--- Data for analysis Enclosed Below ---
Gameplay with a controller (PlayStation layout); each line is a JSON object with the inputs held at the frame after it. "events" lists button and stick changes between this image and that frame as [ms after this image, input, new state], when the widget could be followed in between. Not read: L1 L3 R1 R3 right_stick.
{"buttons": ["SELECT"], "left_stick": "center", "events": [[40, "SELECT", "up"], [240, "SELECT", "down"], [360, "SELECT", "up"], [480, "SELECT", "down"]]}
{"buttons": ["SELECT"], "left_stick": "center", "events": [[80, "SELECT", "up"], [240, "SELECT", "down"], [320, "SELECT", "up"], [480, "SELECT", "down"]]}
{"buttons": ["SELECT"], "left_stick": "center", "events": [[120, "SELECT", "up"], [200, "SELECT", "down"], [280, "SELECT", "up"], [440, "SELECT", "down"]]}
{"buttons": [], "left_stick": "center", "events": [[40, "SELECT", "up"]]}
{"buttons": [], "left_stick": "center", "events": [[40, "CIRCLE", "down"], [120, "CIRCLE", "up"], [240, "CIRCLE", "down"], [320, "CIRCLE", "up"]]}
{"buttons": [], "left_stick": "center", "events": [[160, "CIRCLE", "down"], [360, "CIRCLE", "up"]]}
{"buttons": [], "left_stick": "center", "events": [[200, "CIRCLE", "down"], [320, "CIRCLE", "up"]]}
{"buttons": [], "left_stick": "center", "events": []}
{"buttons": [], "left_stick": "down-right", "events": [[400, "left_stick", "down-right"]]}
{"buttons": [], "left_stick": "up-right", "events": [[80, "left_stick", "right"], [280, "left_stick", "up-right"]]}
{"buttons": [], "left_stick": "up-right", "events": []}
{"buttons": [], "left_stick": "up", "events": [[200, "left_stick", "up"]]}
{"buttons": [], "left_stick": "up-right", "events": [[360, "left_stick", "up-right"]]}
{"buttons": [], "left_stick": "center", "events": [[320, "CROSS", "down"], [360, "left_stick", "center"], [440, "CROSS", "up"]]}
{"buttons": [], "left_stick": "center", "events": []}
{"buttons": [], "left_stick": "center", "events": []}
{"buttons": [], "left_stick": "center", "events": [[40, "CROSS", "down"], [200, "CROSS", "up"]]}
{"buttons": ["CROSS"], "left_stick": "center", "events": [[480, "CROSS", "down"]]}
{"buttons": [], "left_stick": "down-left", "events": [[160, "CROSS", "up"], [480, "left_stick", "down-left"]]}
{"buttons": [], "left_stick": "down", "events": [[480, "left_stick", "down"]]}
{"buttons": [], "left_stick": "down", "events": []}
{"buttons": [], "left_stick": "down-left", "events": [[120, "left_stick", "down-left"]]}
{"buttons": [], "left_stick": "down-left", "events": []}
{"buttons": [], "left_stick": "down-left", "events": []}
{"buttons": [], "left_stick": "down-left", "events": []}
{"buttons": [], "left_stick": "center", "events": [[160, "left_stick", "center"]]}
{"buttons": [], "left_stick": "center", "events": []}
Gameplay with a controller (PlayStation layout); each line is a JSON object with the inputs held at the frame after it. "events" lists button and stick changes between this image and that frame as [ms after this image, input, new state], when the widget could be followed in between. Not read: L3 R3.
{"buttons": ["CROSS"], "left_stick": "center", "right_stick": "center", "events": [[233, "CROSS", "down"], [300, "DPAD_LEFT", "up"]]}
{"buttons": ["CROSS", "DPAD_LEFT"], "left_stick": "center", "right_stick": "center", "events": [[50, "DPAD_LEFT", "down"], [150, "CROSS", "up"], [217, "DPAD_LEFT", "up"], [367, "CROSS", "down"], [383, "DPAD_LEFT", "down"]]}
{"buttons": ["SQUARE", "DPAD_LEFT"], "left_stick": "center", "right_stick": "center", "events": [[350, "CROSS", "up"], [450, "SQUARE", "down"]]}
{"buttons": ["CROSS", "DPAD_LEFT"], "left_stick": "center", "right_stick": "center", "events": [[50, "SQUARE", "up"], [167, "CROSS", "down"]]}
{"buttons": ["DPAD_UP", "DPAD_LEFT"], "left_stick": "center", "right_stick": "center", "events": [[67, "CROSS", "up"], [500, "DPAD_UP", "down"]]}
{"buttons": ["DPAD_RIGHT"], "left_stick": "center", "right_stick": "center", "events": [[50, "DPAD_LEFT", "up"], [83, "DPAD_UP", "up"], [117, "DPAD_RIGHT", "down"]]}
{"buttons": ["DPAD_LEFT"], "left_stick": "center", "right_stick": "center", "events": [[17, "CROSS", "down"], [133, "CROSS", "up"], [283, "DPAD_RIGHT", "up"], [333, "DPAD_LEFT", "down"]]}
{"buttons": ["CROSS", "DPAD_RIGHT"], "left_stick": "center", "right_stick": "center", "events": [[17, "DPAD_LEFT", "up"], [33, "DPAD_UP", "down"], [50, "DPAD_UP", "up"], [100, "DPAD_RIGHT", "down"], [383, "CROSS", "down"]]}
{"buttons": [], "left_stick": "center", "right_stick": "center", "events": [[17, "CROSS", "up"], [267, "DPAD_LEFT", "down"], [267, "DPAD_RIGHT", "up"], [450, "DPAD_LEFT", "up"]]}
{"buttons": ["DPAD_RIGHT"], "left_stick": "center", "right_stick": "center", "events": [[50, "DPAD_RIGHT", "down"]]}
--- End of Enclosed Data for analysis ---
All of the records above should be repeated exactly.

Gameplay with a controller (PlayStation layout); each line is a JSON object with the inputs held at the frame after it. "events" lists button and stick changes between this image and that frame as [ms after this image, input, new state], when the widget could be followed in between. Not read: L1 L3 R1 R3 right_stick.
{"buttons": ["SELECT"], "left_stick": "center", "events": [[40, "SELECT", "up"], [240, "SELECT", "down"], [360, "SELECT", "up"], [480, "SELECT", "down"]]}
{"buttons": ["SELECT"], "left_stick": "center", "events": [[80, "SELECT", "up"], [240, "SELECT", "down"], [320, "SELECT", "up"], [480, "SELECT", "down"]]}
{"buttons": ["SELECT"], "left_stick": "center", "events": [[120, "SELECT", "up"], [200, "SELECT", "down"], [280, "SELECT", "up"], [440, "SELECT", "down"]]}
{"buttons": [], "left_stick": "center", "events": [[40, "SELECT", "up"]]}
{"buttons": [], "left_stick": "center", "events": [[40, "CIRCLE", "down"], [120, "CIRCLE", "up"], [240, "CIRCLE", "down"], [320, "CIRCLE", "up"]]}
{"buttons": [], "left_stick": "center", "events": [[160, "CIRCLE", "down"], [360, "CIRCLE", "up"]]}
{"buttons": [], "left_stick": "center", "events": [[200, "CIRCLE", "down"], [320, "CIRCLE", "up"]]}
{"buttons": [], "left_stick": "center", "events": []}
{"buttons": [], "left_stick": "down-right", "events": [[400, "left_stick", "down-right"]]}
{"buttons": [], "left_stick": "up-right", "events": [[80, "left_stick", "right"], [280, "left_stick", "up-right"]]}
{"buttons": [], "left_stick": "up-right", "events": []}
{"buttons": [], "left_stick": "up", "events": [[200, "left_stick", "up"]]}
{"buttons": [], "left_stick": "up-right", "events": [[360, "left_stick", "up-right"]]}
{"buttons": [], "left_stick": "center", "events": [[320, "CROSS", "down"], [360, "left_stick", "center"], [440, "CROSS", "up"]]}
{"buttons": [], "left_stick": "center", "events": []}
{"buttons": [], "left_stick": "center", "events": []}
{"buttons": [], "left_stick": "center", "events": [[40, "CROSS", "down"], [200, "CROSS", "up"]]}
{"buttons": ["CROSS"], "left_stick": "center", "events": [[480, "CROSS", "down"]]}
{"buttons": [], "left_stick": "down-left", "events": [[160, "CROSS", "up"], [480, "left_stick", "down-left"]]}
{"buttons": [], "left_stick": "down", "events": [[480, "left_stick", "down"]]}
{"buttons": [], "left_stick": "down", "events": []}
{"buttons": [], "left_stick": "down-left", "events": [[120, "left_stick", "down-left"]]}
{"buttons": [], "left_stick": "down-left", "events": []}
{"buttons": [], "left_stick": "down-left", "events": []}
{"buttons": [], "left_stick": "down-left", "events": []}
{"buttons": [], "left_stick": "center", "events": [[160, "left_stick", "center"]]}
{"buttons": [], "left_stick": "center", "events": []}
Gameplay with a controller (PlayStation layout); each line is a JSON object with the inputs held at the frame after it. "events" lists button and stick changes between this image and that frame as [ms after this image, input, new state], when the widget could be followed in between. Not read: L3 R3.
{"buttons": ["CROSS"], "left_stick": "center", "right_stick": "center", "events": [[233, "CROSS", "down"], [300, "DPAD_LEFT", "up"]]}
{"buttons": ["CROSS", "DPAD_LEFT"], "left_stick": "center", "right_stick": "center", "events": [[50, "DPAD_LEFT", "down"], [150, "CROSS", "up"], [217, "DPAD_LEFT", "up"], [367, "CROSS", "down"], [383, "DPAD_LEFT", "down"]]}
{"buttons": ["SQUARE", "DPAD_LEFT"], "left_stick": "center", "right_stick": "center", "events": [[350, "CROSS", "up"], [450, "SQUARE", "down"]]}
{"buttons": ["CROSS", "DPAD_LEFT"], "left_stick": "center", "right_stick": "center", "events": [[50, "SQUARE", "up"], [167, "CROSS", "down"]]}
{"buttons": ["DPAD_UP", "DPAD_LEFT"], "left_stick": "center", "right_stick": "center", "events": [[67, "CROSS", "up"], [500, "DPAD_UP", "down"]]}
{"buttons": ["DPAD_RIGHT"], "left_stick": "center", "right_stick": "center", "events": [[50, "DPAD_LEFT", "up"], [83, "DPAD_UP", "up"], [117, "DPAD_RIGHT", "down"]]}
{"buttons": ["DPAD_LEFT"], "left_stick": "center", "right_stick": "center", "events": [[17, "CROSS", "down"], [133, "CROSS", "up"], [283, "DPAD_RIGHT", "up"], [333, "DPAD_LEFT", "down"]]}
{"buttons": ["CROSS", "DPAD_RIGHT"], "left_stick": "center", "right_stick": "center", "events": [[17, "DPAD_LEFT", "up"], [33, "DPAD_UP", "down"], [50, "DPAD_UP", "up"], [100, "DPAD_RIGHT", "down"], [383, "CROSS", "down"]]}
{"buttons": [], "left_stick": "center", "right_stick": "center", "events": [[17, "CROSS", "up"], [267, "DPAD_LEFT", "down"], [267, "DPAD_RIGHT", "up"], [450, "DPAD_LEFT", "up"]]}
{"buttons": ["DPAD_RIGHT"], "left_stick": "center", "right_stick": "center", "events": [[50, "DPAD_RIGHT", "down"]]}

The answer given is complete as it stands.